= What you should do =
The reply to the records below should contain exactly the lines from the line with "M260 1057 282 1060 279 1079 257 1076Z" through the line with "M56 1090 86 1015 157 1019 606 1090", and nothing besides.

= Input data =
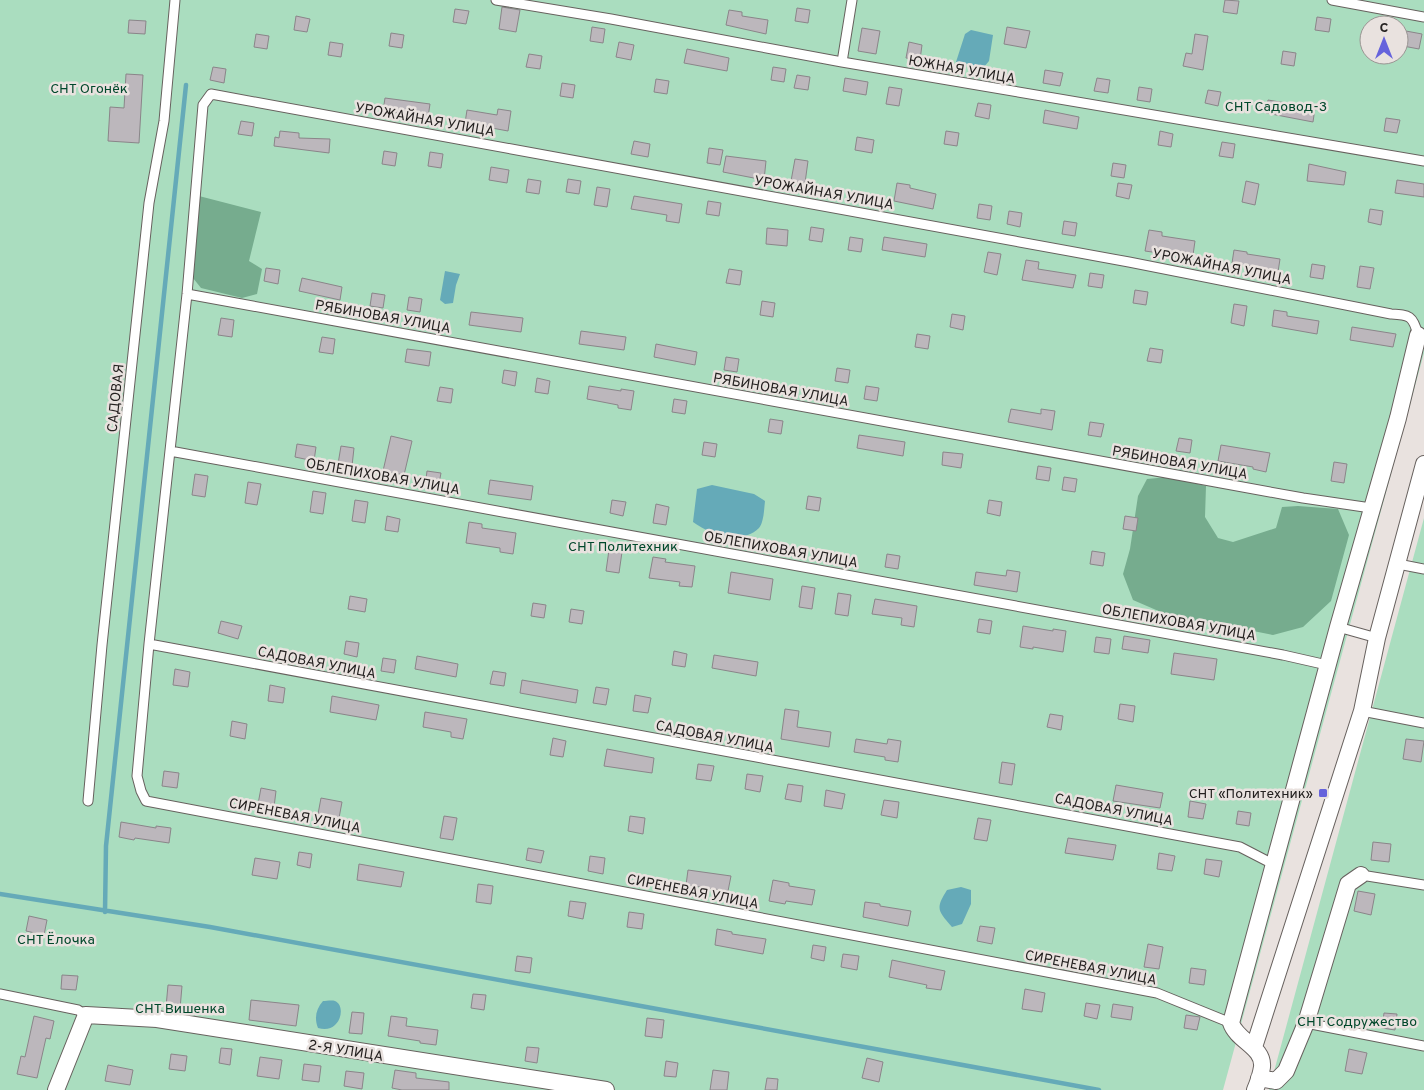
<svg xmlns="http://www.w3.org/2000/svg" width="1424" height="1090" viewBox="0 0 1424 1090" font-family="Overpass,sans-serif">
<rect width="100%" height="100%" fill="#e9e2df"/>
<path fill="#aaddbf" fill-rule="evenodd" d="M0 0H1424V353L1223 1090H0ZM1369 25H1399V55H1369Z
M1424 518V1090H1269Z"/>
<path fill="#76ac8e" d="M199 196 261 212 249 261 262 269 257 294 242 298 201 288 193 278Z
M1168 477 1206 486 1205 517 1218 538 1233 542 1276 528 1282 507 1298 506 1338 509 1349 535 1331 601 1303 627 1273 635 1223 625 1177 619 1133 600 1123 574 1130 549 1138 496 1147 479Z"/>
<path fill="#65aab8" d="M971 30 993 35 989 61 984 67 956 62 965 34Z
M445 271 460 274 456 285 453 303 445 304 440 300Z
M712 485 754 494 765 501C764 509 764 522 759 528 741 546 709 534 693 522L697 489Z
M961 887 971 890V904L962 924 952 927C938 911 935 909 947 890Z
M323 1001C326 1001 332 1000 335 1001 347 1006 340 1035 318 1028 314 1018 316 1009 323 1001Z"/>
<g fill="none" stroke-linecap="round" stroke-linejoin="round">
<path stroke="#65aab8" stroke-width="4.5" d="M0 894 210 927 1099 1090
M105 912 106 846 186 85"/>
</g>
<path fill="#bcb7bc" stroke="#8a8589" d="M1225 0 1239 1 1237 14 1223 12Z
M502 7 520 10 516 32 499 29Z
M797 8 810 10 808 23 795 21Z
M455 9 469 11 466 24 453 22Z
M729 10 742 12V16L768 20 766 34 726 25Z
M296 16 310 19 307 32 294 30Z
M1317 17 1331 19 1329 32 1315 30Z
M129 20 146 21 145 34 128 33Z
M592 27 605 29 603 43 590 41Z
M1007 27 1030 31 1026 48 1004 44Z
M862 28 880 31 876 54 858 51Z
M1406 31 1422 34 1419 49 1403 46Z
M391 33 404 35 402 48 389 46Z
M256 34 269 36 267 49 254 47Z
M1195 34 1208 36 1203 70 1183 66 1186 53 1192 54Z
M330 42 343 44 341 57 328 55Z
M619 42 634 45 631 60 616 57Z
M909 42 922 45 920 60 906 58Z
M687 49 729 58 727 71 684 63Z
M1283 51 1296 53 1294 66 1281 64Z
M529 54 542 56 540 69 526 67Z
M213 67 226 69 224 83 210 80Z
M773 67 786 69 784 82 771 80Z
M1045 70 1063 73 1060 86 1043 83Z
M126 74 143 75 139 143 108 141 110 107 124 108Z
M797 75 810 77 808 90 794 88Z
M845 78 868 82 866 95 843 91Z
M1097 78 1110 80 1108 93 1094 91Z
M656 79 669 81 667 94 654 92Z
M562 83 575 85 573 98 560 96Z
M889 87 902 89 899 106 886 104Z
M1139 87 1152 89 1150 102 1137 100Z
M1208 90 1221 92 1218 106 1205 103Z
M385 98 430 104 428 117 383 111Z
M1268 100 1315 108 1313 122 1266 113Z
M978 103 991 105 989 119 975 116Z
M498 109 511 111 508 131 465 123 467 110 497 115Z
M1045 110 1079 117 1077 129 1043 123Z
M1386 118 1400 120 1397 133 1384 131Z
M241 121 254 123 252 136 238 134Z
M280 131 299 133V138L330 139 329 153 274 146 275 137 279 138Z
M946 131 959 133 957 146 944 144Z
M1160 131 1173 134 1171 147 1158 145Z
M857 137 874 140 872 153 855 150Z
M634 141 650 144 648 157 631 154Z
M1222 142 1235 144 1233 158 1219 156Z
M709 148 723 150 720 165 707 163Z
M384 151 397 153 395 166 382 164Z
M430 152 443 154 441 168 428 166Z
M726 156 766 161 764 180 723 172Z
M795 159 808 161 805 183 791 181Z
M1113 163 1126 165 1124 178 1111 176Z
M1309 164 1346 172 1344 185 1307 181Z
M491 167 509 170 507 183 489 180Z
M528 179 541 181 539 194 526 192Z
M568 179 581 181 579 194 566 192Z
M1397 180 1424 184V197L1395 193Z
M1246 181 1259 184 1255 205 1242 202Z
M897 183 910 185V188L936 194 933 209 894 201Z
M1118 183 1132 185 1129 199 1116 196Z
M597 187 610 189 607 207 594 205Z
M634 196 682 204 679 223 666 221 667 215 631 209Z
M708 201 721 203 719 216 706 214Z
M979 204 992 206 990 220 977 218Z
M1370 209 1383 211 1381 225 1368 222Z
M1009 211 1022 213 1020 227 1007 224Z
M1064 221 1077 223 1075 236 1062 234Z
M811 227 824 229 822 242 809 240Z
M767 228 788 230 787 246 766 244Z
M1149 230 1162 232V236L1195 241 1193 255 1159 249V253L1145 251Z
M850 237 863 239 861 252 848 250Z
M884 237 927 244 925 257 882 250Z
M1234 250 1247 252V254L1280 259 1278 272 1265 270V268L1232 263Z
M988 252 1001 254 997 275 984 272Z
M1026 260 1039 262 1038 269 1076 275 1073 288 1022 280Z
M1312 264 1325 266 1323 279 1310 277Z
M1360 266 1374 268 1370 289 1357 287Z
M266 268 280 270 278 284 264 281Z
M729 269 742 271 740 285 726 283Z
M1090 273 1104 275 1102 288 1088 286Z
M302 278 342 287 340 300 299 291Z
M1135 290 1148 292 1146 305 1133 303Z
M372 293 385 295 383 308 370 306Z
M409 297 422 299 420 312 407 310Z
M762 301 775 303 773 317 760 315Z
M1234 304 1247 306 1244 326 1231 323Z
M1274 310 1287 312V316L1319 321 1317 334 1272 326Z
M471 312 523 318 521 332 469 325Z
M952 314 965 316 963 330 950 327Z
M221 318 234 320 232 337 218 335Z
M1352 327 1396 334 1393 347 1350 340Z
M581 331 626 337 624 350 579 344Z
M917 334 930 336 928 349 915 347Z
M322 337 335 339 333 354 319 352Z
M656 344 697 352 695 365 654 357Z
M1150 348 1163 350 1161 363 1147 361Z
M407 349 431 352 429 366 405 362Z
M726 357 739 359 737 372 724 370Z
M837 368 850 370 848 383 835 381Z
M504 370 517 372 515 386 502 383Z
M537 378 550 381 548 394 535 392Z
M589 386 621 391V389L634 391 631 410 618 408V405L587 399Z
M866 386 879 388 877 401 864 399Z
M440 387 453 389 451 403 437 401Z
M674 399 687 401 685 414 672 412Z
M1011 409 1041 414V409L1055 411 1052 430 1008 422Z
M770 419 783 421 781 434 768 432Z
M1090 422 1104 424 1101 437 1088 435Z
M859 435 905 442 903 456 857 448Z
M391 436 412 441 404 475 383 471Z
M1179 438 1192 440 1190 453 1176 451Z
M704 442 717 444 715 457 702 455Z
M297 444 316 447 314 461 295 457Z
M1221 445 1270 453 1266 472 1253 469V467L1218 461Z
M341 446 354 448 352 466 338 464Z
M943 452 963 454 961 468 942 465Z
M1334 462 1347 464 1344 483 1331 481Z
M1038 466 1051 468 1049 481 1036 479Z
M427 471 441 473 438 489 425 487Z
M195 474 208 476 205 497 192 495Z
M1064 477 1077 479 1075 492 1062 490Z
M490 480 533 486 531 500 488 494Z
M248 482 261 484 257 505 245 503Z
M313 491 326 493 323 514 310 512Z
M808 496 821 498 819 511 806 509Z
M355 500 368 502 365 523 352 521Z
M612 500 626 502 623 516 610 513Z
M989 500 1002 502 1000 516 987 513Z
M656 504 669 507 666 525 653 523Z
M387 516 400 519 398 532 385 530Z
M1125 516 1138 518 1136 531 1123 529Z
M469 522 482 524V528L516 533 513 554 500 552V548L466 543Z
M609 550 622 552 619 573 606 571Z
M1092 551 1105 553 1103 566 1090 564Z
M887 554 900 556 898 569 885 567Z
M653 557 666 559 665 562 695 566 692 587 679 586 680 582 649 578Z
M1007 570 1020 572 1017 592 974 585 976 572 1006 576Z
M731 572 773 579 770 600 728 593Z
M802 586 815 588 812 609 799 607Z
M838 593 851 595 848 616 835 614Z
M350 596 367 599 365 612 348 609Z
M875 599 917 606 914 627 901 625 902 618 872 614Z
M533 603 546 605 544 618 531 616Z
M571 609 584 611 582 624 569 622Z
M979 619 992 621 990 634 977 632Z
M221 621 242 626 238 639 218 633Z
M1023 626 1053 631V629L1066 631 1063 652 1033 647V649L1020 647Z
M1124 636 1150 640 1148 653 1122 649Z
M1096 637 1111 639 1109 654 1094 652Z
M346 641 359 643 357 657 344 654Z
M674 651 687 654 685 667 672 665Z
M1174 653 1217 659 1214 680 1171 674Z
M714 655 758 662 756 676 712 668Z
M417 656 458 664 456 677 415 669Z
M383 658 396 660 394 673 381 671Z
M175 669 190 672 188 687 173 685Z
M493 671 506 673 504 686 490 684Z
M522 680 578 690 576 703 520 693Z
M270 685 285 688 283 703 268 701Z
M596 687 609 689 606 705 593 703Z
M635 695 651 698 648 713 633 711Z
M332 696 379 705 376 720 330 712Z
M1120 704 1135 706 1133 722 1118 719Z
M785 709 799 711 797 727 831 732 829 747 781 739Z
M425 712 467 719 463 739 451 737V732L423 727Z
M1050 714 1063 716 1061 730 1047 727Z
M232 721 247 724 245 739 230 736Z
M553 738 566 741 563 757 550 755Z
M856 739 887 744 888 739 901 741 898 762 885 760V757L854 752Z
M1406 739 1424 741 1421 762 1403 759Z
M607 749 654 758 652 773 604 766Z
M1002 762 1015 764 1012 785 999 783Z
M698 764 714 766 711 781 696 779Z
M164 771 179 773 177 788 162 786Z
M747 774 763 776 760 792 745 789Z
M788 784 803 786 801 802 785 799Z
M1116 785 1163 793 1160 808 1113 801Z
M261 788 276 791 274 807 258 804Z
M826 790 845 794 842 809 824 806Z
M321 798 342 802 339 818 318 814Z
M884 800 899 802 897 818 881 815Z
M1190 801 1206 804 1203 819 1188 817Z
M1238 811 1251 813 1249 826 1236 824Z
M444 816 457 818 453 840 440 838Z
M630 816 645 818 643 834 628 831Z
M978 818 991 820 987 841 974 839Z
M121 822 156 828V826L171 828 169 843 135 838 134 840 119 837Z
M1068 838 1116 845 1113 860 1065 853Z
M1373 842 1391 844 1389 862 1371 860Z
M528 848 544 851 541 863 526 860Z
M299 852 312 854 310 868 297 865Z
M1159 853 1175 856 1172 871 1157 869Z
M590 856 605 858 603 874 588 871Z
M255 858 280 862 277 879 252 875Z
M1206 859 1222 861 1219 877 1204 874Z
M359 864 404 872 401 887 357 880Z
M688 870 731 876 728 891 686 885Z
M773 880 789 883V886L815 890 812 905 786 901 785 904 769 901Z
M478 884 493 886 491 904 476 902Z
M1358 891 1375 894 1371 915 1354 911Z
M570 901 586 903 583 919 568 916Z
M865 902 880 904V906L911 911 908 926 863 917Z
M629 912 644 914 642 929 627 927Z
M29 916 47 920 44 935 26 931Z
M980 926 995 928 992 944 977 941Z
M717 929 732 932V934L766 939 763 954 715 945Z
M1148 944 1163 947 1159 969 1144 967Z
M813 945 826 947 824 961 811 958Z
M843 954 859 956 857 970 841 967Z
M517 956 532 958 530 973 515 971Z
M892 960 945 971 941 990 926 988 927 985 889 977Z
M1191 968 1206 970 1204 985 1189 983Z
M62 975 78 976 76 990 61 989Z
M168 985 182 986 180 1009 166 1007Z
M1025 989 1045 993 1042 1012 1022 1009Z
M473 994 486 995 484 1010 471 1008Z
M251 1000 299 1005 296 1026 249 1020Z
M1086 1003 1100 1005 1097 1019 1084 1016Z
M1113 1004 1133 1007 1131 1020 1111 1017Z
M352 1012 364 1013 362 1034 349 1033Z
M1384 1013 1397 1014 1395 1030 1382 1028Z
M1186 1015 1200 1017 1197 1030 1184 1028Z
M34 1016 54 1021 50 1039 46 1038 37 1078 17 1074 21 1056 25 1057Z
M391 1016 407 1018 406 1026 438 1030 436 1045 420 1043V1041L388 1036Z
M647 1018 664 1020 662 1038 645 1036Z
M527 1047 539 1048 537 1063 525 1061Z
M221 1048 232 1049 230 1065 219 1063Z
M1349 1049 1367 1053 1362 1074 1345 1071Z
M171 1054 187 1056 185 1071 169 1069Z
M260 1057 282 1060 279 1079 257 1076Z
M867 1058 883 1062 879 1082 862 1078Z
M666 1061 678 1063 676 1077 664 1076Z
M304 1064 321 1066 319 1082 302 1080Z
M108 1065 133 1070 130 1085 105 1081Z
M395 1070 416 1073V1078L449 1082V1090H402L392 1088Z
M713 1070 729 1072 727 1090H710Z
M346 1071 364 1073 362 1089 344 1086Z
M767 1078 778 1079 777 1090H765Z"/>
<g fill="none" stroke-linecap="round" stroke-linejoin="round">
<g stroke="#67615e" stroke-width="11">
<path id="service" d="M496 0 611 19 842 62 1424 161
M1332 0 1424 17
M842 62 852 0
M187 294 1303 498 1371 508
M170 451 1283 655 1327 665
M1398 564 1424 569
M1338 627 1377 638
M149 644 1240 847 1273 864
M1362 711 1424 723
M88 801 102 645 149 203 164 121 175 0
M1361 875 1424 885
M0 994 78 1010 86 1015
M1231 1023 1157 993 146 801 141 791 137 776 149 644 187 294 203 105 211 94 1129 262 1391 314C1409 315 1413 315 1418 335
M1306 1023 1424 1046"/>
</g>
<g stroke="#67615e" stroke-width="18">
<path id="minor" d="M1254 1047 1362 711 1377 638 1424 464
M1259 1078 1276 1081 1286 1071 1306 1023 1348 884 1361 875
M56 1090 86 1015 157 1019 606 1090
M1255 1090C1258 1083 1261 1074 1262 1067 1264 1047 1237 1041 1231 1023L1338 627 1398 418 1418 335"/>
</g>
<use href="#service" stroke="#fff" stroke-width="9"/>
<use href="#minor" stroke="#fff" stroke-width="16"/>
</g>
<rect fill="#6663dc" stroke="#e9e2df" stroke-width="2" x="1318" y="788" width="10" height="10" rx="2.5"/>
<g text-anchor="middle" stroke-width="5" stroke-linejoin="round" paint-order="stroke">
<g font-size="14" fill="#242120" stroke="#e9e2df">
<text transform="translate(962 69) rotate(10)" y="5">ЮЖНАЯ УЛИЦА</text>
<text transform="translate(425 119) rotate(10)" y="5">УРОЖАЙНАЯ УЛИЦА</text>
<text transform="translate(824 192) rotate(10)" y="5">УРОЖАЙНАЯ УЛИЦА</text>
<text transform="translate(1222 266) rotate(11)" y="5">УРОЖАЙНАЯ УЛИЦА</text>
<text transform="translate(383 316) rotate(10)" y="5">РЯБИНОВАЯ УЛИЦА</text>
<text transform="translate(781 389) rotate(10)" y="5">РЯБИНОВАЯ УЛИЦА</text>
<text transform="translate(115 398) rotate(-84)" y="5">САДОВАЯ</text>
<text transform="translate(1180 462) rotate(10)" y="5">РЯБИНОВАЯ УЛИЦА</text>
<text transform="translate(383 476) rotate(10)" y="5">ОБЛЕПИХОВАЯ УЛИЦА</text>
<text transform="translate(781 549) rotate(10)" y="5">ОБЛЕПИХОВАЯ УЛИЦА</text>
<text transform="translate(1179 622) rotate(10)" y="5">ОБЛЕПИХОВАЯ УЛИЦА</text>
<text transform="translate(317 662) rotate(11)" y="5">САДОВАЯ УЛИЦА</text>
<text transform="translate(715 736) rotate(11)" y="5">САДОВАЯ УЛИЦА</text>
<text transform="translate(1114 809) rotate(11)" y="5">САДОВАЯ УЛИЦА</text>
<text transform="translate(295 815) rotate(11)" y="5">СИРЕНЕВАЯ УЛИЦА</text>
<text transform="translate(693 891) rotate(11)" y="5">СИРЕНЕВАЯ УЛИЦА</text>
<text transform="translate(1091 967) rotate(11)" y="5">СИРЕНЕВАЯ УЛИЦА</text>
<text transform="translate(346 1050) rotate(9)" y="5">2-Я УЛИЦА</text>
</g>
<g font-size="14" fill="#00482b" stroke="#e9e2df">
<text x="89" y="93">СНТ Огонёк</text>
<text x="1276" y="111">СНТ Садовод-3</text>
<text x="623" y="551">СНТ Политехник</text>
<text x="56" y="944">СНТ Ёлочка</text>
<text x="180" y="1013">СНТ Вишенка</text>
<text x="1357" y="1026">СНТ Содружество</text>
</g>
<g font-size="14" fill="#242120" stroke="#e9e2df" text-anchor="end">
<text x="1313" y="798">СНТ «Политехник»</text>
</g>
</g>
<g transform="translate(1384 40)"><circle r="24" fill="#e9e2df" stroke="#9a9593"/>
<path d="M0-4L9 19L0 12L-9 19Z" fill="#6663dc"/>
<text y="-8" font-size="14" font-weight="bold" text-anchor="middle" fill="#242120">С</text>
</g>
</svg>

= Finished task =
M260 1057 282 1060 279 1079 257 1076Z
M867 1058 883 1062 879 1082 862 1078Z
M666 1061 678 1063 676 1077 664 1076Z
M304 1064 321 1066 319 1082 302 1080Z
M108 1065 133 1070 130 1085 105 1081Z
M395 1070 416 1073V1078L449 1082V1090H402L392 1088Z
M713 1070 729 1072 727 1090H710Z
M346 1071 364 1073 362 1089 344 1086Z
M767 1078 778 1079 777 1090H765Z"/>
<g fill="none" stroke-linecap="round" stroke-linejoin="round">
<g stroke="#67615e" stroke-width="11">
<path id="service" d="M496 0 611 19 842 62 1424 161
M1332 0 1424 17
M842 62 852 0
M187 294 1303 498 1371 508
M170 451 1283 655 1327 665
M1398 564 1424 569
M1338 627 1377 638
M149 644 1240 847 1273 864
M1362 711 1424 723
M88 801 102 645 149 203 164 121 175 0
M1361 875 1424 885
M0 994 78 1010 86 1015
M1231 1023 1157 993 146 801 141 791 137 776 149 644 187 294 203 105 211 94 1129 262 1391 314C1409 315 1413 315 1418 335
M1306 1023 1424 1046"/>
</g>
<g stroke="#67615e" stroke-width="18">
<path id="minor" d="M1254 1047 1362 711 1377 638 1424 464
M1259 1078 1276 1081 1286 1071 1306 1023 1348 884 1361 875
M56 1090 86 1015 157 1019 606 1090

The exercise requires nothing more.